Back to the same question: “Why would I need to change my code?”. “If I write it correctly the first time around, there’s no need for modifiability.” This is not how the real world works. To provide value, we have to adapt to the ever-changing environment. Remember, it is wise to write code under the assumption that we’ll get it wrong at least the first time.

However, a high degree of modifiability doesn’t mean that changes should be made carelessly. Every modification comes with the risk of introducing new bugs or unexpected behaviors. For this reason, modifiability works hand-in-hand with other maintainability factors like analysability and testability. Analysability ensures that the impact of changes is understood before they are implemented, and testability allows those changes to be verified, ensuring they work as intended without introducing new issues.

Modifiability is also inherently linked to the principles of reusability and modularity. Code that is written to be reusable tends to be more modular and abstract, which in turn allows for easy modifications with minimal impact on the overall system.
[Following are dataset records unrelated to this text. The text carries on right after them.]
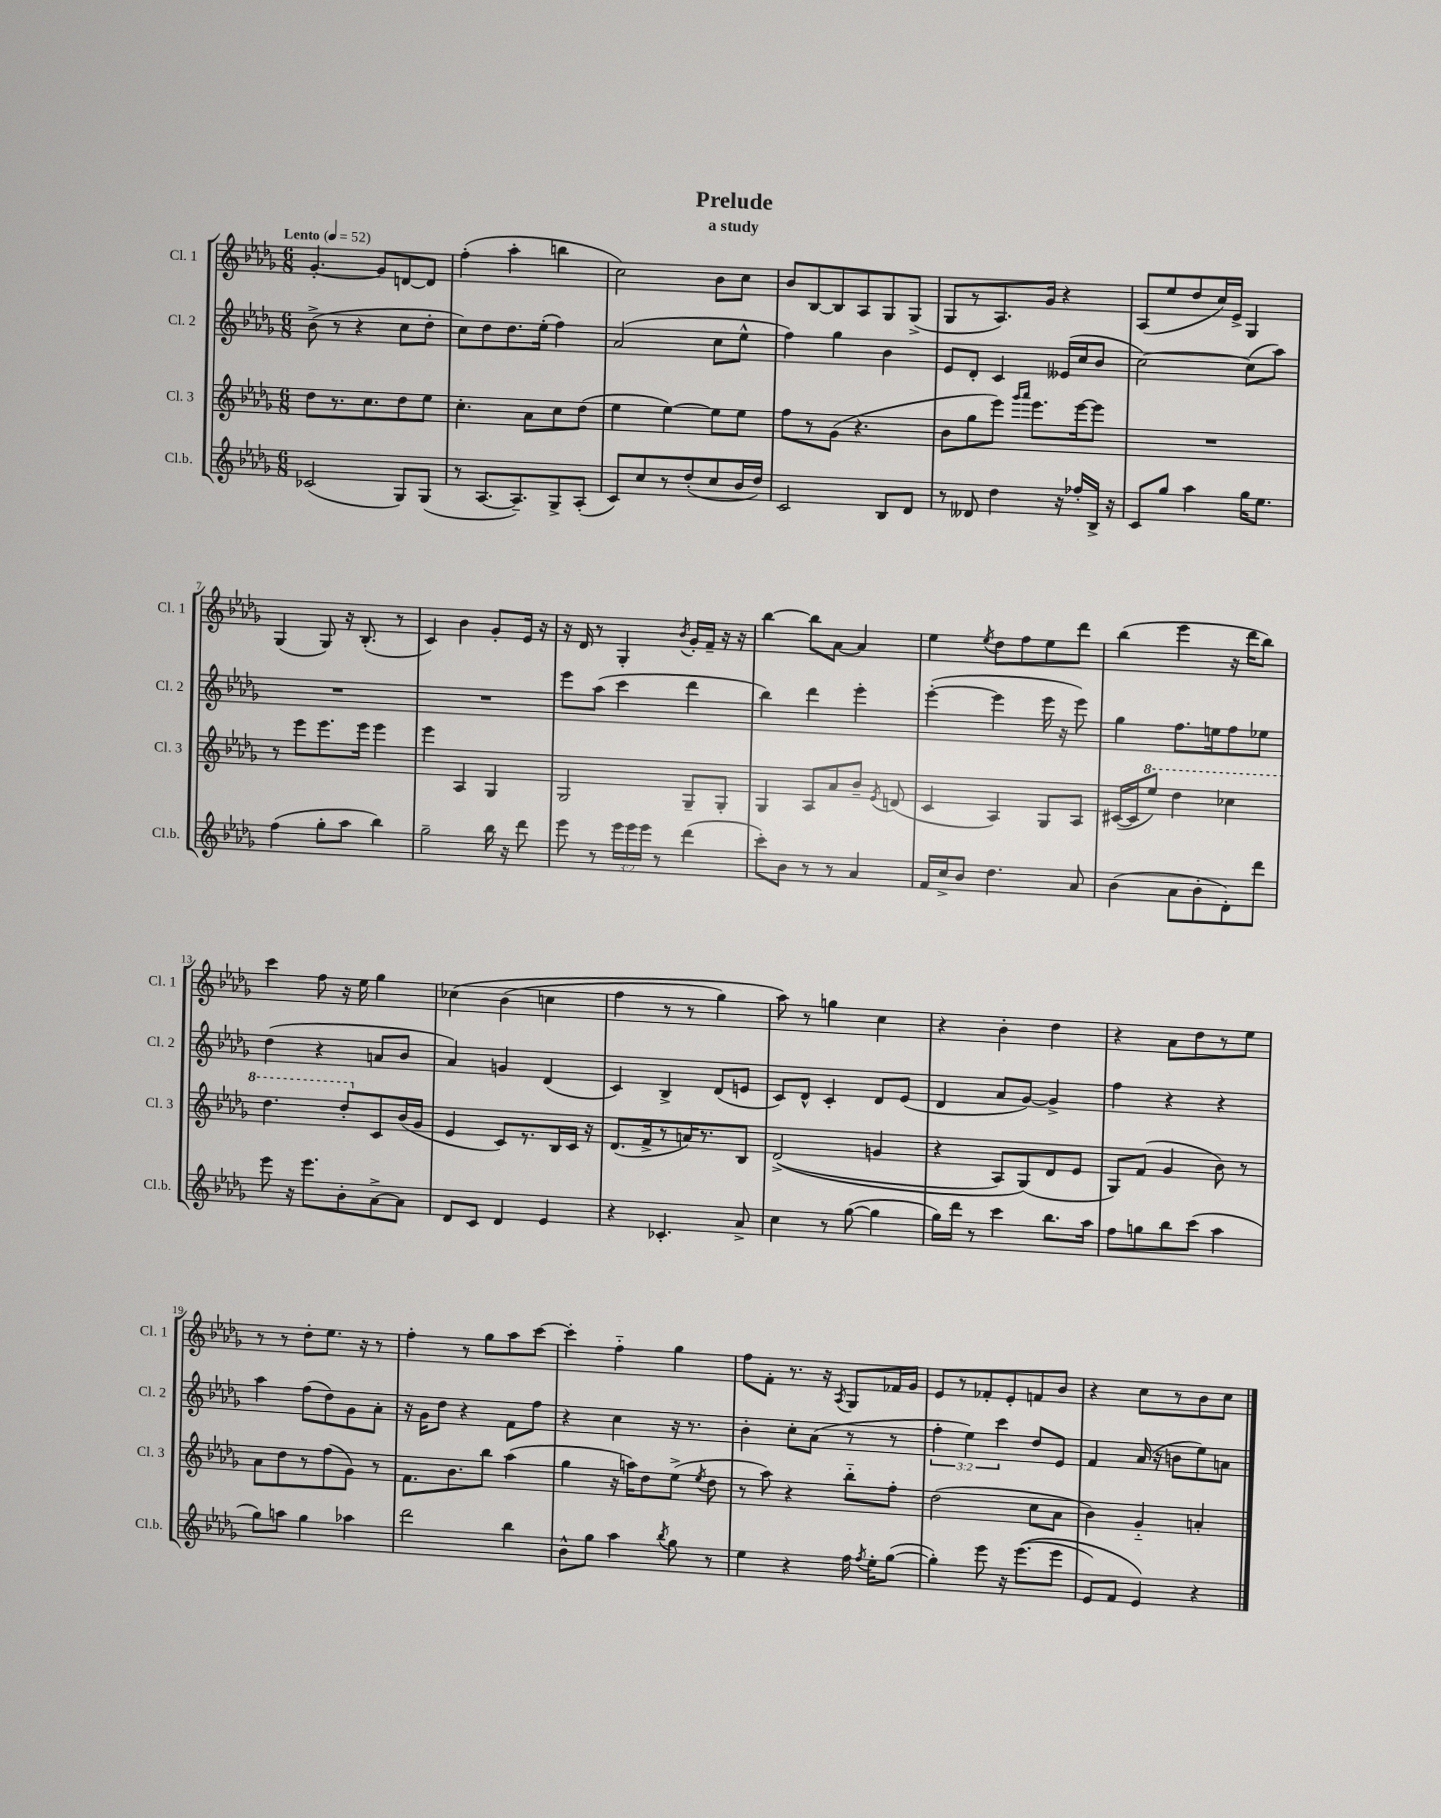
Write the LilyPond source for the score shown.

\header { title = "Prelude" subtitle = "a study" }
<<
\new StaffGroup <<
\new Staff = "s0" \with { instrumentName = "Cl. 1" shortInstrumentName = "Cl. 1" } {
    \clef treble \key des \major \numericTimeSignature \time 6/8 \tempo "Lento" 4 = 52
    \autoBeamOff ges'4.~-. ges'8[ d'8~ d'8] |
    f''4-.( aes''4-. b''4 |
    c''2) bes'8[ c''8] |
    bes'8[ bes8~ bes8 aes8 ges8 ges8]->( |
    ges8[ r8 aes8.) ges'16] r4 |
    aes8[( ees''8 des''8 c''16) ees'16]-> ges4 |
    ges4( ges8) r16 bes8.-.( r8 |
    c'4) bes'4 ges'8[-. ees'16] r16 |
    r16 des'16 r8 ges4-. \acciaccatura { bes'8 } ges'16[-. f'16]-- r16 r16 |
    bes''4~ bes''8[ aes'8]~ aes'4 |
    ees''4 \acciaccatura { ees''8 } des''8[ f''8 ees''8 des'''8] |
    bes''4( ees'''4 r16 des'''16[ bes''8]) |
    c'''4 f''8 r16 ees''16 ges''4 |
    ces''4\( bes'4( c''4 |
    f''4 r8 r8 ges''4) |
    aes''8\) r8 g''4 c''4 |
    r4 bes'4-. des''4 |
    r4 aes'8[ des''8 r8 ees''8] |
    r8 r8 des''8[-. ees''8.] r16 r8 |
    f''4-. r8 ges''8[ aes''8 c'''8]~ |
    c'''4-. f''4-_ ges''4 |
    f''8[ f'8]-. r8. r16 \acciaccatura { aes8 } ges8[ fes'16 ges'16] |
    ees'8[ r8 fes'8-. ees'8-. f'8 bes'8] |
    r4 c''8[ r8 bes'8 c''8] \bar "|." |
}
\new Staff = "s1" \with { instrumentName = "Cl. 2" shortInstrumentName = "Cl. 2" } {
    \clef treble \key des \major \numericTimeSignature \time 6/8 \override Staff.TupletNumber.text = #tuplet-number::calc-fraction-text
    \autoBeamOff bes'8->( r8 r4 c''8[ des''8]-. |
    c''8[) des''8 des''8. ees''16]-.( f''4) |
    aes'2( c''8[ ees''8]-^ |
    f''4) ges''4 bes'4 |
    ees'8[ des'8]-. c'4 eeses'16[( c''16 bes'8] |
    c''2~) c''8[( aes''8]) |
    R2. |
    R2. |
    ees'''8[ aes''8]( c'''4 des'''4 |
    bes''4) des'''4 ees'''4-. |
    ees'''4~-.( ees'''4 ees'''16 r16 ees'''8) |
    ges''4 f''8.[ e''16 f''8 ees''8] |
    des''4( r4 a'8[ bes'8] |
    aes'4) g'4 des'4( |
    c'4) bes4-> des'8[( e'8] |
    c'8[) des'8]-^ c'4-. des'8[ ees'8]( |
    des'4 aes'8[ ges'8]~) ges'4-> |
    f''4 r4 r4 |
    aes''4 f''8[( des''8) ges'8 aes'8]-. |
    r16 ges'16[ des''8] r4 f'8[ f''8] |
    r4 c''4 r16 r8. |
    bes'4-. c''8[-. aes'8]( r8 r8 |
    \tuplet 3/2 { f''4-. ees''4) c'''4 } des''8[ ees'8] |
    f'4 aes'16( r16 b'8[ ees''8) a'8] \bar "|." |
}
\new Staff = "s2" \with { instrumentName = "Cl. 3" shortInstrumentName = "Cl. 3" } {
    \clef treble \key des \major \numericTimeSignature \time 6/8
    \autoBeamOff des''8[ r8. c''8. des''8 ees''8] |
    c''4.-. aes'8[ c''8 des''8]( |
    ees''4 ees''4~) ees''8[ ees''8] |
    f''8[ r8 ges'8]( r4. |
    bes'8[ ges''8 ees'''8]) \grace { ges'''16[ aes'''16] } ees'''8.[ ees'''16~ ees'''8] |
    R2. |
    r8 ees'''8[ ees'''8. ees'''16] ees'''4 |
    ees'''4 aes4 ges4 |
    ges2 ges8[-- ges8]-. |
    ges4 aes8[ aes'8 bes'8]-- \acciaccatura { ees'8 } d'8( |
    c'4 aes4) ges8[ aes8] |
    cis'16[~( cis'16 \ottava #1 ees'''8]) des'''4 ces'''4 |
    des'''4. des'''8[-. \ottava #0 c'8 bes'16( ges'16] |
    ees'4 c'8[) r8. bes16 c'16] r16 |
    des'8.[( f'16-> r8 a'16) r8. bes8] |
    des'2->(\( g'4 |
    r4 aes8[) ges8(\) des'8 ees'8] |
    ges8[) f'8]( ges'4 bes'8) r8 |
    aes'8[ des''8 r8 f''8( ges'8]) r8 |
    f'8.[ bes'8. bes''8] aes''4( |
    ges''4 r16 a''16[) des''8 ees''8]->( \acciaccatura { ees''8 } des''8 |
    r8 aes''8) r4 bes''8[-_ f''8]-. |
    des''2( c''8[ aes'8] |
    bes'4) ges'4-_ a'4-. \bar "|." |
}
\new Staff = "s3" \with { instrumentName = "Cl.b." shortInstrumentName = "Cl.b." } {
    \clef treble \key des \major \numericTimeSignature \time 6/8 \override Staff.TupletNumber.text = #tuplet-number::calc-fraction-text
    \autoBeamOff ces'2( ges8[) ges8]( |
    r8 aes8.[~ aes8.--) ges8-> aes8]-.( |
    c'8[) c''8 r8 des''8-.( c''8 bes'16 des''16]) |
    c'2 bes8[ des'8] |
    r8 deses'8 des''4 r16 fes''16[-. bes16]-> r16 |
    c'8[ ges''8] aes''4 ges''16[ ees''8.] |
    f''4( ges''8[-. aes''8] bes''4) |
    ges''2-- bes''16 r16 des'''8 |
    ees'''8 r8 \tuplet 3/2 { ees'''16[ ees'''16 ees'''16] } r8 des'''4( |
    c'''8[-.) bes'8] r8 r8 aes'4 |
    f'16[ c''16-> bes'8] des''4. aes'8 |
    bes'4( aes'8[ bes'8-. des'8-.) des'''8] |
    ees'''8 r16 ees'''8.[ bes'8-. aes'8~-> aes'8] |
    des'8[ c'8] des'4 ees'4 |
    r4 ces'4.-. aes'8-> |
    c''4 r8 ges''8~( ges''4 |
    ges''16[) des'''16] r8 c'''4 bes''8.[ aes''16] |
    f''8[ g''8 bes''8 c'''8]( aes''4 |
    ges''8[) a''8] ges''4 aes''4 |
    des'''2 bes''4 |
    bes'8[-^ ges''8] aes''4 \acciaccatura { bes''8 } ges''8 r8 |
    ees''4 r4 f''16 \acciaccatura { f''8 } ees''16[-. ges''8]~( |
    ges''4-.) ees'''8 r16 ees'''8.[(\( ees'''8] |
    ees'8[) f'8] ees'4\) r4 \bar "|." |
}
>>
>>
In summary, striving for modifiability is about striving for code that can be changed.


Degree of effectiveness and efficiency with which test criteria can be established for a system, product or component and tests can be performed to determine whether those criteria have been met.

—ISO/IEC 25010:2011

To stay in business we need to rewrite our code quickly and often. But every time we rewrite our code we also need to make sure that the code still works. This is what our tests should tell us.


Changing code quickly without automated testing is an accident waiting to happen.

Highly testable software is a foundation for the long-term sustainability of any software project. Software that can be easily tested promotes confidence when changes are made, assists in identifying issues quickly, and ultimately ensures that the software works as expected. Key characteristics of testable code include being deterministic, isolated, and observable.

Deterministic: Deterministic code is reliable and consistent in its behavior. Given the same inputs, it will always produce the same outputs, and it will not exhibit different behaviors in different runs or under different conditions. This predictability simplifies testing significantly because it means that any test we write today will still be valid tomorrow.

Isolated: Highly testable code is independent, or isolated, meaning that it can be tested without having to also test a lot of dependencies at the same time. This is important because it helps us narrow down where a problem might be when a test fails. Isolation can be achieved through techniques such as dependency injection, mocking, and designing for interfaces.

Observable: We must be able to observe what actually happens when the code is executed. This could be through returned results, changes in the state of the system, or observable effects. Observable code allows us to validate that our code is functioning as expected.

By striving for testability, we build software that is resilient to changes and more reliable for the end user.